Abstract: High Throughput Sequencing technologies have become fast and cheap in the past years. As a result, large-scale projects started to sequence tens to several thousands of genomes per species. The concept of pan-genome has therefore emerged. It is composed of two parts: The core genome, which represents the pool of all the genes shared by all the strains of the species, and the dispensable genome, which represents genes not shared by all strains. Graphs exhibit good properties for representing a pan-genome, as they avoid storing redundant information and can represent genomic variants. Unfortunately, existing tools using this representation are slow or memory consuming. We present here a new data structure for storing pan-genomes: The Bloom Filter Trie. This data structure allows to store a pan-genome as an annotated de-Bruijn graph in a memory efficient way.

This is a joint work with Roland Wittler and Jens Stoye from International Research Training Group 1906/1 and Genome Informatics, Faculty of Technology, Bielefeld University, Germany.

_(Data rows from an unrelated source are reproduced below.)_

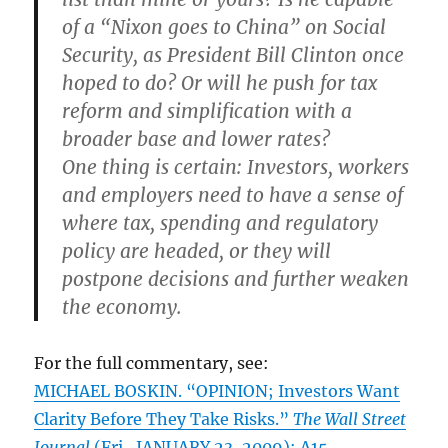
of a “Nixon goes to China” on Social
Security, as President Bill Clinton once
hoped to do? Or will he push for tax
reform and simplification with a
broader base and lower rates?
One thing is certain: Investors, workers
and employers need to have a sense of
where tax, spending and regulatory
policy are headed, or they will
postpone decisions and further weaken
the economy.
For the full commentary, see:
MICHAEL BOSKIN. “OPINION; Investors Want
Clarity Before They Take Risks.”
The Wall Street
Journal
(Fri., JANUARY 23, 2009): A15.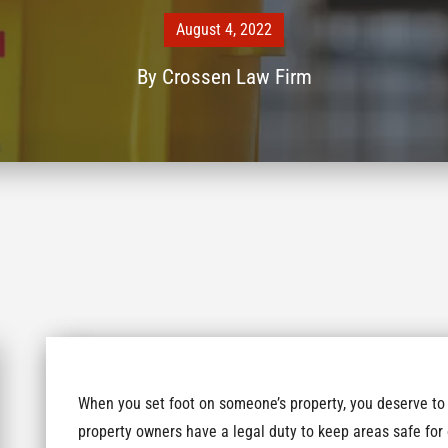
August 4, 2022
By
Crossen Law Firm
When you set foot on someone’s property, you deserve to 
property owners have a legal duty to keep areas safe for 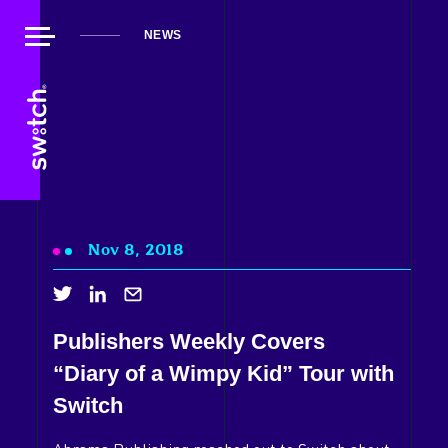
NEWS
Nov 8, 2018
Publishers Weekly Covers
About Us
“Diary of a Wimpy Kid” Tour with
Our Work
Switch
Our Playground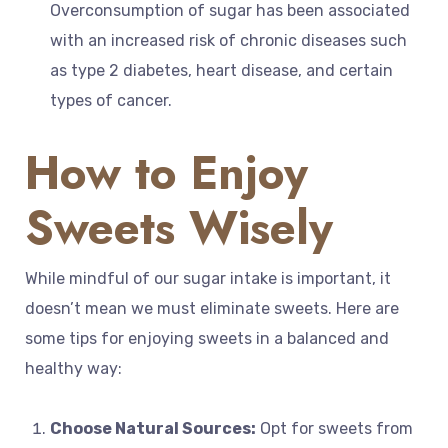
Overconsumption of sugar has been associated
with an increased risk of chronic diseases such
as type 2 diabetes, heart disease, and certain
types of cancer.
How to Enjoy
Sweets Wisely
While mindful of our sugar intake is important, it
doesn’t mean we must eliminate sweets. Here are
some tips for enjoying sweets in a balanced and
healthy way:
Choose Natural Sources:
Opt for sweets from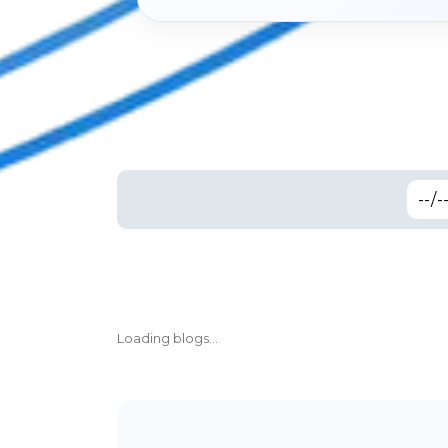
Loading blogs...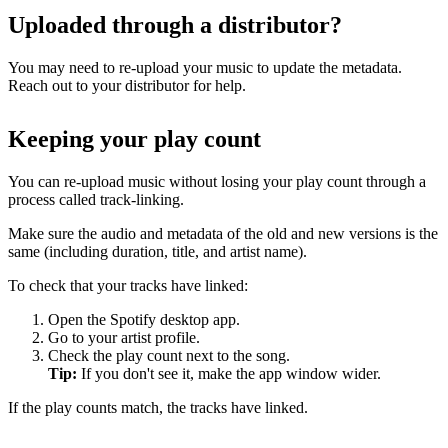
Uploaded through a distributor?
You may need to re-upload your music to update the metadata.
Reach out to your distributor for help.
Keeping your play count
You can re-upload music without losing your play count through a
process called track-linking.
Make sure the audio and metadata of the old and new versions is the
same (including duration, title, and artist name).
To check that your tracks have linked:
Open the Spotify desktop app.
Go to your artist profile.
Check the play count next to the song.
Tip:
If you don't see it, make the app window wider.
If the play counts match, the tracks have linked.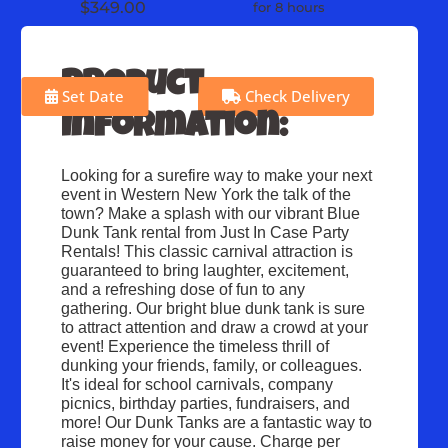
$349.00
for 8 hours
Product
Set Date
Check Delivery
Information:
Looking for a surefire way to make your next 
event in Western New York the talk of the 
town? Make a splash with our vibrant Blue 
Dunk Tank rental from Just In Case Party 
Rentals! This classic carnival attraction is 
guaranteed to bring laughter, excitement, 
and a refreshing dose of fun to any 
gathering. Our bright blue dunk tank is sure 
to attract attention and draw a crowd at your 
event! Experience the timeless thrill of 
dunking your friends, family, or colleagues. 
It's ideal for school carnivals, company 
picnics, birthday parties, fundraisers, and 
more! Our Dunk Tanks are a fantastic way to 
raise money for your cause. Charge per 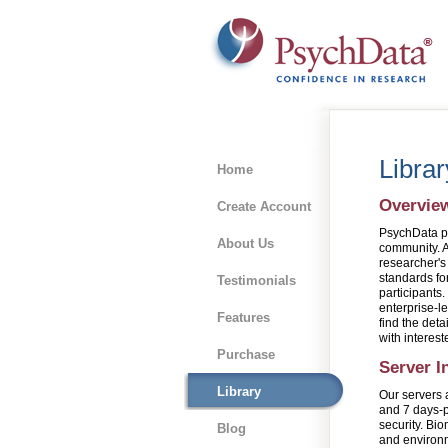
Libra
Home
Overvie
Create Account
PsychData pr
About Us
community. A 
researcher's
standards for
Testimonials
participants
enterprise-le
Features
find the deta
with interest
Purchase
Server I
Library
Our servers 
and 7 days-p
security. Bio
Blog
and environm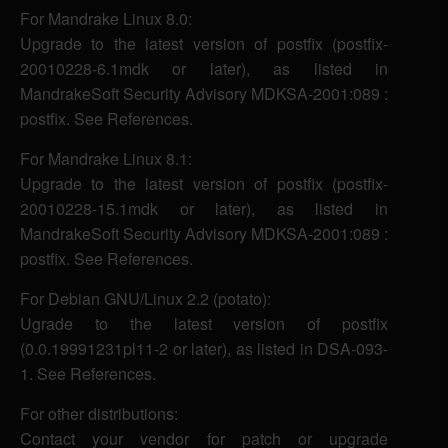
For Mandrake Linux 8.0:
Upgrade to the latest version of postfix (postfix-
20010228-6.1mdk or later), as listed in
MandrakeSoft Security Advisory MDKSA-2001:089 :
postfix. See References.
For Mandrake Linux 8.1:
Upgrade to the latest version of postfix (postfix-
20010228-15.1mdk or later), as listed in
MandrakeSoft Security Advisory MDKSA-2001:089 :
postfix. See References.
For Debian GNU/Linux 2.2 (potato):
Ugrade to the latest version of postfix
(0.0.19991231pl11-2 or later), as listed in DSA-093-
1. See References.
For other distributions:
Contact your vendor for patch or upgrade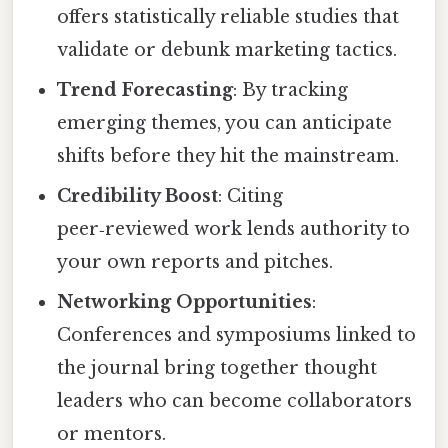
offers statistically reliable studies that
validate or debunk marketing tactics.
Trend Forecasting
: By tracking
emerging themes, you can anticipate
shifts before they hit the mainstream.
Credibility Boost
: Citing
peer‑reviewed work lends authority to
your own reports and pitches.
Networking Opportunities
:
Conferences and symposiums linked to
the journal bring together thought
leaders who can become collaborators
or mentors.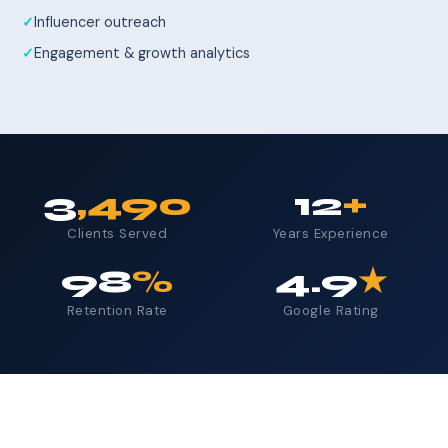
Influencer outreach
Engagement & growth analytics
3
,490
12
+
Clients Served
Years Experience
98
%
4.9
★
Retention Rate
Google Rating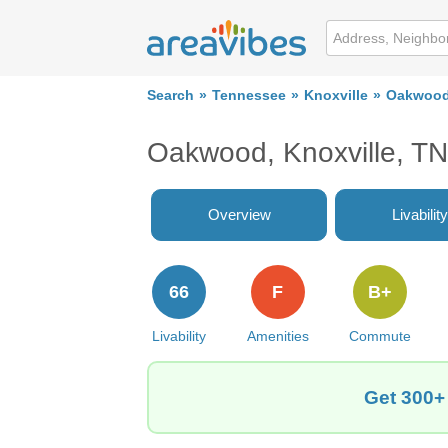
Search
Tennessee
Knoxville
Oakwoo
Oakwood, Knoxville, T
Overview
Livability
66
F
B+
Livability
Amenities
Commute
Get 300+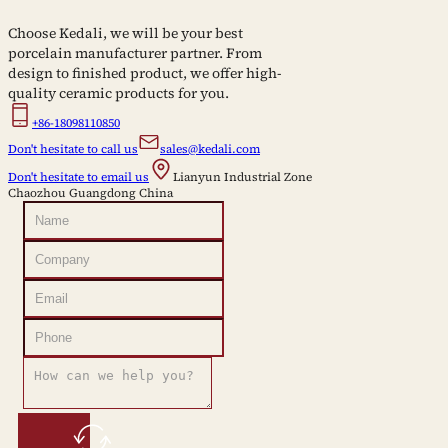
Choose Kedali, we will be your best
porcelain manufacturer partner. From
design to finished product, we offer high-
quality ceramic products for you.
+86-18098110850
Don't hesitate to call us
sales@kedali.com
Don't hesitate to email us
Lianyun Industrial Zone
Chaozhou Guangdong China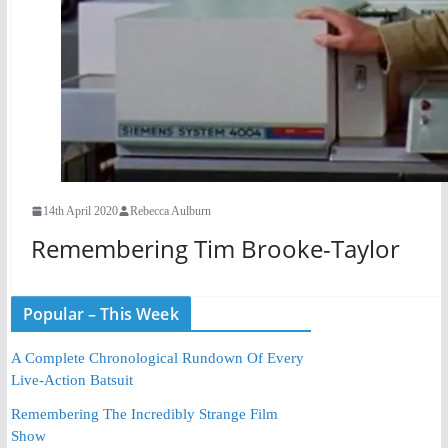
14th April 2020
Rebecca Aulburn
Remembering Tim Brooke-Taylor
Popular – This Week
A Complete Chronological Rundown Of Every
Live-Action Batsuit
Remembering The Incredibly Strange Film
Show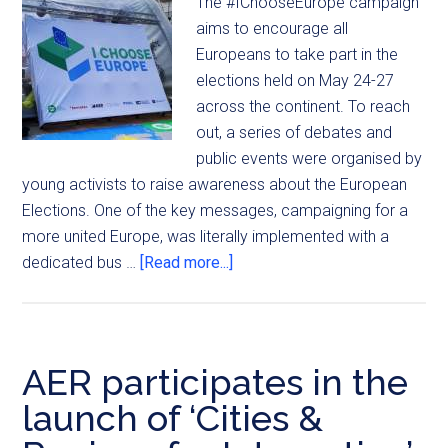
The #IChooseEurope campaign
aims to encourage all
Europeans to take part in the
elections held on May 24-27
across the continent. To reach
out, a series of debates and
public events were organised by
young activists to raise awareness about the European
Elections. One of the key messages, campaigning for a
more united Europe, was literally implemented with a
dedicated bus …
[Read more...]
AER participates in the
launch of ‘Cities &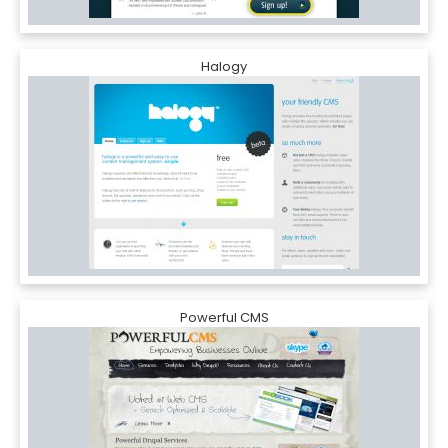
Halogy
Powerful CMS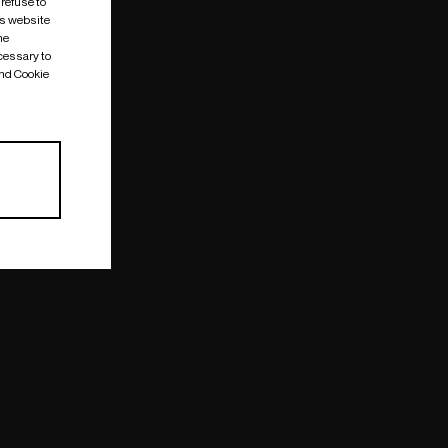
 refuse to
is website
me
cessary to
and Cookie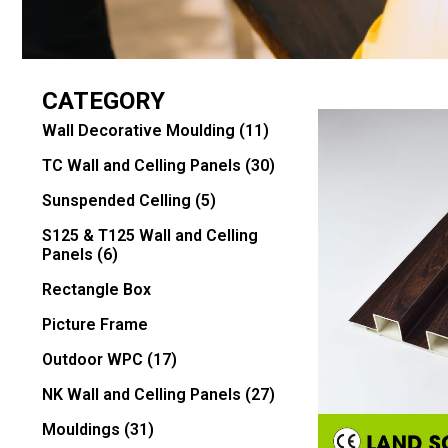
CATEGORY
Wall Decorative Moulding
(11)
TC Wall and Celling Panels
(30)
Sunspended Celling
(5)
S125 & T125 Wall and Celling
Panels
(6)
Rectangle Box
Picture Frame
Outdoor WPC
(17)
NK Wall and Celling Panels
(27)
Mouldings
(31)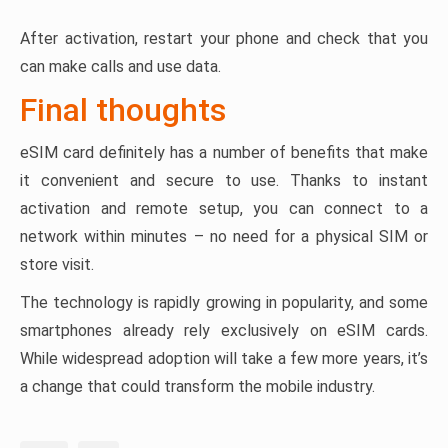
After activation, restart your phone and check that you
can make calls and use data.
Final thoughts
eSIM card definitely has a number of benefits that make
it convenient and secure to use. Thanks to instant
activation and remote setup, you can connect to a
network within minutes – no need for a physical SIM or
store visit.
The technology is rapidly growing in popularity, and some
smartphones already rely exclusively on eSIM cards.
While widespread adoption will take a few more years, it’s
a change that could transform the mobile industry.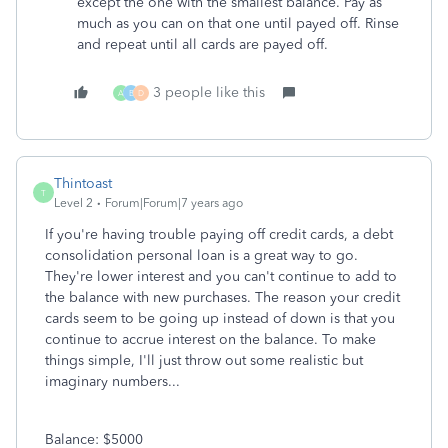
except the one with the smallest balance. Pay as
much as you can on that one until payed off. Rinse
and repeat until all cards are payed off.
3 people like this
A
B
D
Thintoast
T
Level 2
Forum|Forum|7 years ago
If you're having trouble paying off credit cards, a debt
consolidation personal loan is a great way to go.
They're lower interest and you can't continue to add to
the balance with new purchases. The reason your credit
cards seem to be going up instead of down is that you
continue to accrue interest on the balance. To make
things simple, I'll just throw out some realistic but
imaginary numbers...
Balance: $5000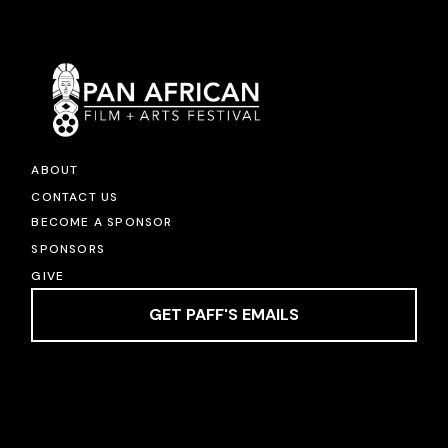
ABOUT
CONTACT US
BECOME A SPONSOR
SPONSORS
GIVE
GET PAFF'S EMAILS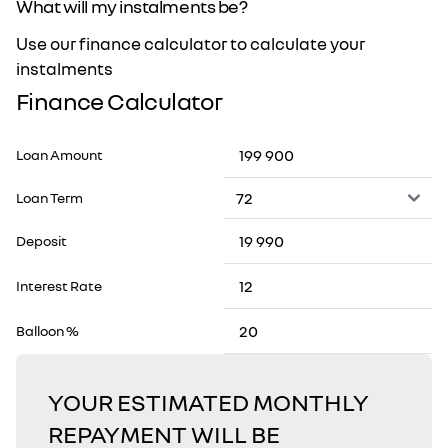
What will my instalments be?
Use our finance calculator to calculate your
instalments
Finance Calculator
Loan Amount
Loan Term
Deposit
Interest Rate
Balloon %
YOUR ESTIMATED MONTHLY
REPAYMENT WILL BE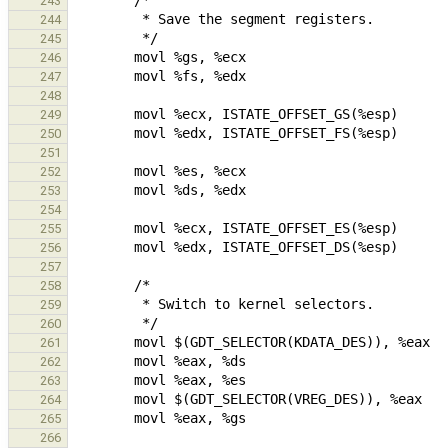
243
244
245
246
247
248
249
250
251
252
253
254
255
256
257
258
259
260
261
262
263
264
265
266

**Alexander Schoenhuth, CWI, Amsterdam, Holland

Title: Genome sequence assembly via maximal clique enumeration**

Abstract: Genomes of unknown ploidy and high diversity, such as those of many pathogens, can harbor haplotypes of (very) low frequency. While one can address this by deep sequencing, the elevated error rates that apply for next- generation sequencing can interfere with the low frequency of the variants inherent to the low-frequency haplotypes. New ideas for error correction and haplotype-aware assembly are required when assembling such highly diverse, polyploid genomes. We present a new method, HaploClique, which is based on enumerating maximal cliques in overlap-like graphs as an underlying principle. In these graphs, nodes reflect probability distribution over sequences, which at the beginning are given by the reads, and edges reflect that two such distributions are likely to have arisen from the same underlying base sequence, i.e. from (locally) the same haplotype. Maximal cliques then reflect maximal ensembles of reads likely to stem from the same haplotype. One then iterates by transforming max-cliques into nodes and drawing the corresponding edges among those new nodes, which results in growing, error-corrected haplotype contigs. As proof of principle, we show that we can reliably assemble HIV genomes we outperform all prior, state-of-the art methods that aim at global assembly of highly diverse, polyploid genomes.

This is joint work with Tobias Marschall, MPI Informatics, Saarbruecken, Armin Toepfer and Niko Beerenwinkel from ETHZ, Basel.